■ **提示文**:
◆ ◆ ◆ ◆ ◆

口腔癌における術後化学療法の役割
信州大学医学部歯科口腔外科学講座
栗田 浩、小林啓一、倉科憲治
長野市民病院歯科口腔外科
田村 稔
飯田市立病院歯科口腔外科
峯村俊一
頭頸部癌の術後補助化学療法に関しては否定的な意見が多いものの、その有用性に関する定まった見解は得られていない。われわれはここ数年、口腔癌進展例を対象にプラチナ製剤を中心とした術後補助化学療法を積極的に行ってきた。そこで今回われわれは過去の症例をレトロスペクティブに調査し、術後補助化学療法の有用性について検討を加えたのでその概要を報告する。
対象:1990年から2000年の間に、当科にて根治的な腫瘍切除術を中心とした集学的治療を行ったStage III、IVの口腔原発扁平上皮癌新鮮症例41例。
方法:下記に示した臨床的/組織学的予後因子および治療内容を説明変数とし、cause specific survivalおよびdisease free intervalをエンドポイントとした多変量解析(変数選択型Cox比例ハザードモデル)用い、術後化学療法の有用性の検討を行った。<説明因子:T分類、頸部転移リンパ節の個数/レベル、腫瘍の分化度、病理学的浸潤様式、術前化学療法、放射線療法(含む化学療法の併用)、術後化学療法>
結果:術後化学療法の有無および内容はcause specific survivalに影響を与えなかった。一方、disease free intervalに関しては頸部リンパ節の個数と術後化学療法の有無は有意なファクターであり、術後化学療法施行例では再発および転移までの期間の延長が見られた。

◆ ◆ ◆ ◆ ◆

■ **課題一覧**:
1. 口腔癌の術後化学療法に関する提示文では、対象症例は何例か。
2. 口腔癌の術後化学療法に関する提示文のうち、「口腔癌における術後化学療法の役割」を含む語句から始め、「えたのでその概要を報告する。」の後で終わる部分を書き出し、その中の「口腔癌」を「口腔がん」に置き換えよ。
3. 口腔癌の術後化学療法に関する提示文を2文で要約せよ。
このあとの行は解答には使いません。

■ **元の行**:
◆ ◆ ◆ ◆ ◆

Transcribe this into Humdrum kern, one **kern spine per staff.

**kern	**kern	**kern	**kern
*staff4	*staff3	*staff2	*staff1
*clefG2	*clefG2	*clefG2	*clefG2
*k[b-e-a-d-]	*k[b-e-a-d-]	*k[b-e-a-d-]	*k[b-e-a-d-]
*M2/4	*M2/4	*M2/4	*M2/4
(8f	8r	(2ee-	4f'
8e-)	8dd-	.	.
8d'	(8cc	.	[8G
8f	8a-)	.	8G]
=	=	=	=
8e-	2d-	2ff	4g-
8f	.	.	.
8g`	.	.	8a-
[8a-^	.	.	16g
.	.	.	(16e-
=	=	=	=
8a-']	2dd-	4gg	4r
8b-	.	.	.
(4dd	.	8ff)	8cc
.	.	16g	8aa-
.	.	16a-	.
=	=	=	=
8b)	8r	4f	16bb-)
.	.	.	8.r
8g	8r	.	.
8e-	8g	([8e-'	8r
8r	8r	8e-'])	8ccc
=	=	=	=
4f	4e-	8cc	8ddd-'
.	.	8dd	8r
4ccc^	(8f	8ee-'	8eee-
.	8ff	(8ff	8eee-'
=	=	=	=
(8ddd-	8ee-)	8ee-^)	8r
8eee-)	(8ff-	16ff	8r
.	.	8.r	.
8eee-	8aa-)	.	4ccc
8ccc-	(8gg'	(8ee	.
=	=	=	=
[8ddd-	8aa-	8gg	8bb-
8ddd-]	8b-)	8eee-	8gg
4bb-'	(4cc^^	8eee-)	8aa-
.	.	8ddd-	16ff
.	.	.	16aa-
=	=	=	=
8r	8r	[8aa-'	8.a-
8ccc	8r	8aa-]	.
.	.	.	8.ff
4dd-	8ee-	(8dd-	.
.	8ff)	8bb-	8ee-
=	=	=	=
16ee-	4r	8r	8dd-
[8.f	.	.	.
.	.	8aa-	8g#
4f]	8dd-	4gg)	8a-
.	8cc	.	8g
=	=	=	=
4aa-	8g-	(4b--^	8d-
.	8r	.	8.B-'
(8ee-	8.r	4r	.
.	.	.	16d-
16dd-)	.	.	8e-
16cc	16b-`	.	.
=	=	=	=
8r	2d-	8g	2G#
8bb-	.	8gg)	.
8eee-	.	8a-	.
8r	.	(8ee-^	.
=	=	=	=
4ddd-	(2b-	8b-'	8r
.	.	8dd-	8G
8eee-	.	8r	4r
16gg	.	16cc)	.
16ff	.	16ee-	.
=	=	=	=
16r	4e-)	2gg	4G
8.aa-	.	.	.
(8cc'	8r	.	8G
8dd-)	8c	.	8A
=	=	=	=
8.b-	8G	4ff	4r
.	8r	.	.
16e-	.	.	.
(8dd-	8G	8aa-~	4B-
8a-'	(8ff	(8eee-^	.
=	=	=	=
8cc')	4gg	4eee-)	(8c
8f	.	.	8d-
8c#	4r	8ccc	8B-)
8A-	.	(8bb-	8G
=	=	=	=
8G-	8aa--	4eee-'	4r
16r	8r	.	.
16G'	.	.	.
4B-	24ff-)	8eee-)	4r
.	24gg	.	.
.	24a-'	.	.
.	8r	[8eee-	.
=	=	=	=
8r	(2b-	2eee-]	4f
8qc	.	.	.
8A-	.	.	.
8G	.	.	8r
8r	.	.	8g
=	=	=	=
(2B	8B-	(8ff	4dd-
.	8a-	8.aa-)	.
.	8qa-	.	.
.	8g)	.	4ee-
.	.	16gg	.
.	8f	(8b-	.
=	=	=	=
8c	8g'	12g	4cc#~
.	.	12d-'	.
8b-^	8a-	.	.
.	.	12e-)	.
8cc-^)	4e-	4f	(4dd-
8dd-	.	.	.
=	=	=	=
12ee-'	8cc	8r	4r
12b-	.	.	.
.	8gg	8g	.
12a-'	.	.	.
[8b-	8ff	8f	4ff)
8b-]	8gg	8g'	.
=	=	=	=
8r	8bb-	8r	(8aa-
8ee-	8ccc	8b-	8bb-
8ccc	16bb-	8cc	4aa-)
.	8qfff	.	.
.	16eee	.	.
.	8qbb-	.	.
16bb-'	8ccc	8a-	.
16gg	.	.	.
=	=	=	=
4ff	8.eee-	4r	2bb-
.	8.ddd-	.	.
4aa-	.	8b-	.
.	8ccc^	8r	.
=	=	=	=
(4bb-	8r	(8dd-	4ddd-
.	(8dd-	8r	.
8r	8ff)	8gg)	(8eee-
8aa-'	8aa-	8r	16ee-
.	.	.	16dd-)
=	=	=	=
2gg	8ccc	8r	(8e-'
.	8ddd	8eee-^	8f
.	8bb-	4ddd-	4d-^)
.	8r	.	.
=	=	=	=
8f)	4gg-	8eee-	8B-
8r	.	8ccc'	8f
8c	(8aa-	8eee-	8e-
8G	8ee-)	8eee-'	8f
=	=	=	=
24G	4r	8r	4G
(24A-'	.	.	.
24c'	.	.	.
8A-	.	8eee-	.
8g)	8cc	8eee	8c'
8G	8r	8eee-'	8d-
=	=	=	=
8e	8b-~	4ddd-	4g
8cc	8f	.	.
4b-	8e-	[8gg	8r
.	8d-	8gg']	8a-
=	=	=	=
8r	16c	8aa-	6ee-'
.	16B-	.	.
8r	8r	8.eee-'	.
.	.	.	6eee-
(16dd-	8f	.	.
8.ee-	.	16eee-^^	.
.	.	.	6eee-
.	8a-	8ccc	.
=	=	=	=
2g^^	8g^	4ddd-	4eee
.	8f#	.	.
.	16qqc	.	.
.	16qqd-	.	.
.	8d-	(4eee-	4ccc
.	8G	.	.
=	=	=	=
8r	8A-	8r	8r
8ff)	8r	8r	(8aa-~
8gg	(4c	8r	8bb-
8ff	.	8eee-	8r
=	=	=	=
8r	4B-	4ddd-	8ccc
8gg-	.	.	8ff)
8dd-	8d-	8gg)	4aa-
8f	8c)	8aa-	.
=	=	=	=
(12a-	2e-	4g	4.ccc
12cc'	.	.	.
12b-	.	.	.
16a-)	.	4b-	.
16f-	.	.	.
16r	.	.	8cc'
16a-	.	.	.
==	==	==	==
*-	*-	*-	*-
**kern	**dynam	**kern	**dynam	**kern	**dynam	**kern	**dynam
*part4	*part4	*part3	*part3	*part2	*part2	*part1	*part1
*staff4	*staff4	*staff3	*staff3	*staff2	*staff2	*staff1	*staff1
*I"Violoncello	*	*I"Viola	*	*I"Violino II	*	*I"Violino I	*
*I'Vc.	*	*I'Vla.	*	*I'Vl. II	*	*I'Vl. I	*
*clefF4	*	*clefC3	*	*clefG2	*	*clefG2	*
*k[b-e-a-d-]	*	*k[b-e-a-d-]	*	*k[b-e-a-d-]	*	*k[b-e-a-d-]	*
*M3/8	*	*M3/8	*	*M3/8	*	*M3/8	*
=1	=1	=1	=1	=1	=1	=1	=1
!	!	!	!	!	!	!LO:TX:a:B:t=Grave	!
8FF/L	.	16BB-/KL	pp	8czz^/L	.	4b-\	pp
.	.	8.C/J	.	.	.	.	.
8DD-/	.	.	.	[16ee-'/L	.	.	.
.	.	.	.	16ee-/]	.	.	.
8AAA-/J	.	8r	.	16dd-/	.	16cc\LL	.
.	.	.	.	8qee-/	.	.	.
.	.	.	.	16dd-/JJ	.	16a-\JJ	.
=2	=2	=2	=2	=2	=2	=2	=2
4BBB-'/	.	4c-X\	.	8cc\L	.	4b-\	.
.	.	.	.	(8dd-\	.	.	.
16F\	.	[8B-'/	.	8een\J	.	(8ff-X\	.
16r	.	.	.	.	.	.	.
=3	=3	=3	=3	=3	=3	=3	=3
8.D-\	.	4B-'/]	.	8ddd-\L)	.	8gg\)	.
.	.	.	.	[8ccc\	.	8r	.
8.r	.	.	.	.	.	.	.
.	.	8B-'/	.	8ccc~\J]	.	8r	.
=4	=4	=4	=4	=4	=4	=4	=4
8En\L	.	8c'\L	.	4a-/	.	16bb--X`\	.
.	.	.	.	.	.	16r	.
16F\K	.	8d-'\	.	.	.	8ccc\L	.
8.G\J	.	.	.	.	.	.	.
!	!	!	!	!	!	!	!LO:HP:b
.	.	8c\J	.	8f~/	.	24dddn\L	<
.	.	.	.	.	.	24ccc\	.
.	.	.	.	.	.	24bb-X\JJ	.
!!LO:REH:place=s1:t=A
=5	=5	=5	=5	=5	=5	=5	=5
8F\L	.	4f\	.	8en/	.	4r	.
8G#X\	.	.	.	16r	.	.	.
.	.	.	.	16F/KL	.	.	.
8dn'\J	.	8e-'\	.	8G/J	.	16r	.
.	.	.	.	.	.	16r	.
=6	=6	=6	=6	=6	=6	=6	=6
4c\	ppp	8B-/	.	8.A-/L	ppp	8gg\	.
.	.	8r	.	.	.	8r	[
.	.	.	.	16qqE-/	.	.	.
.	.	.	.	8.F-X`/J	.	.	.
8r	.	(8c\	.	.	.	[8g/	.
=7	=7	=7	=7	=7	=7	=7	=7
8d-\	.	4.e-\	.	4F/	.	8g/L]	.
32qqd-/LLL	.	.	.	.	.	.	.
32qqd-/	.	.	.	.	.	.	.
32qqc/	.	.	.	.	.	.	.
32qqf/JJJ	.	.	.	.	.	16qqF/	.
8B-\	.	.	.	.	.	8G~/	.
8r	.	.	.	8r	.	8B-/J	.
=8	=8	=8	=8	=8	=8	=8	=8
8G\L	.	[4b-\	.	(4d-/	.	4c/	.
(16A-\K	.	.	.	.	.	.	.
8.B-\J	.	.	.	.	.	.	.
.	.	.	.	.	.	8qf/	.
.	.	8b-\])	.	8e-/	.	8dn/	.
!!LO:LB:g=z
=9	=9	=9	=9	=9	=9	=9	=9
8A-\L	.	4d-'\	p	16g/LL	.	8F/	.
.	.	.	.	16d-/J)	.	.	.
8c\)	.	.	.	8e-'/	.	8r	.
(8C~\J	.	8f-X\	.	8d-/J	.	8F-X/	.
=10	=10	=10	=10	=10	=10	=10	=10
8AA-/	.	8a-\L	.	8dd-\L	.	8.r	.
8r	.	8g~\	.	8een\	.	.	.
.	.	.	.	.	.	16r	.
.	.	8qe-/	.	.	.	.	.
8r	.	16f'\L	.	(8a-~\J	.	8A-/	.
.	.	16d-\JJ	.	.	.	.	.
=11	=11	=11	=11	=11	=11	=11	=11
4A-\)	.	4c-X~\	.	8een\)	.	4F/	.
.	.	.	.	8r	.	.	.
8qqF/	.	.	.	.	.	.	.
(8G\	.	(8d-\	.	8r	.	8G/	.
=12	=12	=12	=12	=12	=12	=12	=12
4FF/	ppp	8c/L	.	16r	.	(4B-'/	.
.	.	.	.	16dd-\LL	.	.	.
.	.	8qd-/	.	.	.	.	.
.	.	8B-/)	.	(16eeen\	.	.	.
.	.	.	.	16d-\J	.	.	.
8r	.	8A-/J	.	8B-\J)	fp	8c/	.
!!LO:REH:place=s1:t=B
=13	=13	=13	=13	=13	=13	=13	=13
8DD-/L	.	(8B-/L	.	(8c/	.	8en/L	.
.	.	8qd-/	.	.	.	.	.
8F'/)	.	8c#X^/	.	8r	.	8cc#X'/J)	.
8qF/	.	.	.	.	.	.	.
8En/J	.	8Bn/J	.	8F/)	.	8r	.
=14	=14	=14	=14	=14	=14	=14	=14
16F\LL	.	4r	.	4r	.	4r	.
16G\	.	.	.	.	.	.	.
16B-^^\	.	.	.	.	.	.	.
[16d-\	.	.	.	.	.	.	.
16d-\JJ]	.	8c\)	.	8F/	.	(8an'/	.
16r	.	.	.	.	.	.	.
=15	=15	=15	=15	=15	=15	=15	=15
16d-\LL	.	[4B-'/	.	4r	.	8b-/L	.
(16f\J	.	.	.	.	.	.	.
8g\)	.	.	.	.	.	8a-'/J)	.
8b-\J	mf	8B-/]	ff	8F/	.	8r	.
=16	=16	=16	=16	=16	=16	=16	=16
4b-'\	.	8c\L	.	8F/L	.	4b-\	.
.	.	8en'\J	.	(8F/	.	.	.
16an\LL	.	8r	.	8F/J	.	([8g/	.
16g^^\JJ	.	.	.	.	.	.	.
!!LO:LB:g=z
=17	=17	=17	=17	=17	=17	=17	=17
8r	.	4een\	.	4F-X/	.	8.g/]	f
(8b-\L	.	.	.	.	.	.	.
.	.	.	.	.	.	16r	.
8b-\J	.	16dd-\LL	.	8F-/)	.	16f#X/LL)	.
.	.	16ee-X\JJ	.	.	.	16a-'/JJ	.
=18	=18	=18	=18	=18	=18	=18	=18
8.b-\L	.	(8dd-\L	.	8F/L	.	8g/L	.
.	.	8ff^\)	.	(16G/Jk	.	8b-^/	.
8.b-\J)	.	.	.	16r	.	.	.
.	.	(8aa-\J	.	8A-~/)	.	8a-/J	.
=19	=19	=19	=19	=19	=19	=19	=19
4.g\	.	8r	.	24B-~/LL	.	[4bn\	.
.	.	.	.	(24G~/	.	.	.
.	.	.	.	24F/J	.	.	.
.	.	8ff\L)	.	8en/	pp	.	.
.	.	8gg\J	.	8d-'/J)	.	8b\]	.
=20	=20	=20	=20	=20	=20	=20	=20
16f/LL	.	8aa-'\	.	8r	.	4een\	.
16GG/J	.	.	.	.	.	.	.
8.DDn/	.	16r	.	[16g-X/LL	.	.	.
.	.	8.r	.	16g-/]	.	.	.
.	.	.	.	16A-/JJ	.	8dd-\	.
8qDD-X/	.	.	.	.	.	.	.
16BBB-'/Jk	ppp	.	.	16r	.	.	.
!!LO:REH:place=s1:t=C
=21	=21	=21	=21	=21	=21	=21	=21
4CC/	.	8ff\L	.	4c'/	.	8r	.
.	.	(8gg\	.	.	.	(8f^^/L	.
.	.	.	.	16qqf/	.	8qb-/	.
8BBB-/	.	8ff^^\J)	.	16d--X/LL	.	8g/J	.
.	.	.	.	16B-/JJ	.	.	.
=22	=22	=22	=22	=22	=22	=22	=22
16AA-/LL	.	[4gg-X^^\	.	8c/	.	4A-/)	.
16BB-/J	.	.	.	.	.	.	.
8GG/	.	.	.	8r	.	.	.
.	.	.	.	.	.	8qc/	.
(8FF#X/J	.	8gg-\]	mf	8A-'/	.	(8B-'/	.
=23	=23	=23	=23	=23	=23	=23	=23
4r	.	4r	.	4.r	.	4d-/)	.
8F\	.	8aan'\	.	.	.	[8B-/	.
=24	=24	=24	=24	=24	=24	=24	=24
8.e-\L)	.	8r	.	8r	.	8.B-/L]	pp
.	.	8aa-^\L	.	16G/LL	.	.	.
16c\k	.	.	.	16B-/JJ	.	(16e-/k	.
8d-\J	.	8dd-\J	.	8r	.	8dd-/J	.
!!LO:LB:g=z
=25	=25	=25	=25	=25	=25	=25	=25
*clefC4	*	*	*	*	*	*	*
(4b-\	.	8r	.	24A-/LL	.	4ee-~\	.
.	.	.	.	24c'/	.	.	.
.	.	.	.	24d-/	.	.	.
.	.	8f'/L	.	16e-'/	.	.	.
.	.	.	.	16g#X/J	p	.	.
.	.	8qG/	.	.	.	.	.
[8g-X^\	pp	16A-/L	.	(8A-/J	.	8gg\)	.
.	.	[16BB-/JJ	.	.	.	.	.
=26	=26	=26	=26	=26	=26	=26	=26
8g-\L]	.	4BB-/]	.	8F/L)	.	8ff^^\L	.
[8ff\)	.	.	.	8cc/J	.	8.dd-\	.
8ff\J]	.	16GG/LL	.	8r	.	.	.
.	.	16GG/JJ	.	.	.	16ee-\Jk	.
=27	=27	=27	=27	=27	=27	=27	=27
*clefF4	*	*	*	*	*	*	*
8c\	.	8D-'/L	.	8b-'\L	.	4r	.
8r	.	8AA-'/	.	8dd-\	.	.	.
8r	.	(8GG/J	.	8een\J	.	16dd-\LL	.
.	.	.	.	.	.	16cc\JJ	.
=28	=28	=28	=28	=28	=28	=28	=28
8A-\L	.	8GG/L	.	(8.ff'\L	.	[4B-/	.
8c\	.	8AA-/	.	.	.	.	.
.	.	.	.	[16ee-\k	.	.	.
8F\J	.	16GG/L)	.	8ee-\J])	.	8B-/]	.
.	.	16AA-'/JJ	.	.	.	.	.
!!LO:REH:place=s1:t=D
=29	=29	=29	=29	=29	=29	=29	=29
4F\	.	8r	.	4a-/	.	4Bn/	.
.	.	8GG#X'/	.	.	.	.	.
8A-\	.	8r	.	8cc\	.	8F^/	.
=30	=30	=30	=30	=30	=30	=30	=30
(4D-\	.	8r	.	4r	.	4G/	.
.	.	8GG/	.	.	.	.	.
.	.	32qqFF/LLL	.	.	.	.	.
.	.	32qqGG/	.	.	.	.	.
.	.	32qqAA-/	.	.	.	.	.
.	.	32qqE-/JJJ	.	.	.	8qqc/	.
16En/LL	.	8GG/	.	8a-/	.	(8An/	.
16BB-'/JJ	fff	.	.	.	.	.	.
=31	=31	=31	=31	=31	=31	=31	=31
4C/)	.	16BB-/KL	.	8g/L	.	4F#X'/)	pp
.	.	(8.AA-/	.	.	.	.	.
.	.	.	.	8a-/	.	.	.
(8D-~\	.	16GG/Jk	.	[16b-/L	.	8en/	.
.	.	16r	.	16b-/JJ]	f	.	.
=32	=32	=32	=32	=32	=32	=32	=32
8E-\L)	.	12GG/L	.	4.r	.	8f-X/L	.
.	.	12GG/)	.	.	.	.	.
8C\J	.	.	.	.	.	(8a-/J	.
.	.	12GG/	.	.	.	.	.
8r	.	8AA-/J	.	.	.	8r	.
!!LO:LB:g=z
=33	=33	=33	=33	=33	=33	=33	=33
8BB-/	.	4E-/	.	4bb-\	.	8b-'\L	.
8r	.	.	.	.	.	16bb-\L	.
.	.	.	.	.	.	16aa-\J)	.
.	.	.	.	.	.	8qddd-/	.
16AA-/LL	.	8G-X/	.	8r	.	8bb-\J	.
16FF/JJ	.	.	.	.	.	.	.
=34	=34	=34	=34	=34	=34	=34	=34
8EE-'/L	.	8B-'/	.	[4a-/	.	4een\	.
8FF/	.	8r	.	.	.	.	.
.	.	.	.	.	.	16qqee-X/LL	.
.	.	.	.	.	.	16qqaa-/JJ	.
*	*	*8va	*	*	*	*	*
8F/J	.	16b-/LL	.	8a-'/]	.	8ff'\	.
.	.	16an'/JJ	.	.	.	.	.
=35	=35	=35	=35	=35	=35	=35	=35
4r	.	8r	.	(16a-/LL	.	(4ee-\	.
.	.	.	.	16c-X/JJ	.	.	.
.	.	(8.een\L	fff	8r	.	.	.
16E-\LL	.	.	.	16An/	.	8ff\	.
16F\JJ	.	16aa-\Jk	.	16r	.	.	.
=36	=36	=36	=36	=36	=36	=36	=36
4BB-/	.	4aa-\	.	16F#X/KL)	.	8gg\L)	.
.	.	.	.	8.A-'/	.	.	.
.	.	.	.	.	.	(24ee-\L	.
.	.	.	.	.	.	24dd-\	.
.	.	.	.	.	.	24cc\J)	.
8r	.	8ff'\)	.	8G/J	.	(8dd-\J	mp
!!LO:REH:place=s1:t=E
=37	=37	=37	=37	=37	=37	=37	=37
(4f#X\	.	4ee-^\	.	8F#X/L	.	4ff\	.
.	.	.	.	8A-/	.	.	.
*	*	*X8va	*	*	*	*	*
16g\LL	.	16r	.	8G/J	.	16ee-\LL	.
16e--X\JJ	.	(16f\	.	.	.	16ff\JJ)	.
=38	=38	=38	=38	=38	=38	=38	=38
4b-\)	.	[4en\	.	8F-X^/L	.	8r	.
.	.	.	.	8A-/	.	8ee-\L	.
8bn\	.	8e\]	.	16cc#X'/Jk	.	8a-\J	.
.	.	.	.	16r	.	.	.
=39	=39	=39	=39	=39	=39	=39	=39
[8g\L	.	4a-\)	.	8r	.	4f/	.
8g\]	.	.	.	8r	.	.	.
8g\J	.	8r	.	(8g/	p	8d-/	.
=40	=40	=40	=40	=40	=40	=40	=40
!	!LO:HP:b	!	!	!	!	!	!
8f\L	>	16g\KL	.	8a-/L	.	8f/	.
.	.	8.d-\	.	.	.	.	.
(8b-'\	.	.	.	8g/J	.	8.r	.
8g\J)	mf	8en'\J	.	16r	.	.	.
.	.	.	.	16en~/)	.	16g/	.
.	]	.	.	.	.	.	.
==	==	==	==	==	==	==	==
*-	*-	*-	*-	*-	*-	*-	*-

◆ ◆ ◆ ◆ ◆

■ **解答**:
1. Stage III、IVの口腔原発扁平上皮癌新鮮症例41例。

2.
口腔がんにおける術後化学療法の役割
信州大学医学部歯科口腔外科学講座
栗田 浩、小林啓一、倉科憲治
長野市民病院歯科口腔外科
田村 稔
飯田市立病院歯科口腔外科
峯村俊一
頭頸部癌の術後補助化学療法に関しては否定的な意見が多いものの、その有用性に関する定まった見解は得られていない。われわれはここ数年、口腔がん進展例を対象にプラチナ製剤を中心とした術後補助化学療法を積極的に行ってきた。そこで今回われわれは過去の症例をレトロスペクティブに調査し、術後補助化学療法の有用性について検討を加えたのでその概要を報告する。

3. 1990年から2000年の間に集学的治療を行ったStage III、IVの口腔原発扁平上皮癌新鮮症例41例を対象に、多変量解析を用いて術後化学療法の有用性をレトロスペクティブに検討した。術後化学療法の有無および内容はcause specific survivalに影響しなかったが、disease free intervalでは有意な因子であり、施行例では再発および転移までの期間の延長が見られた。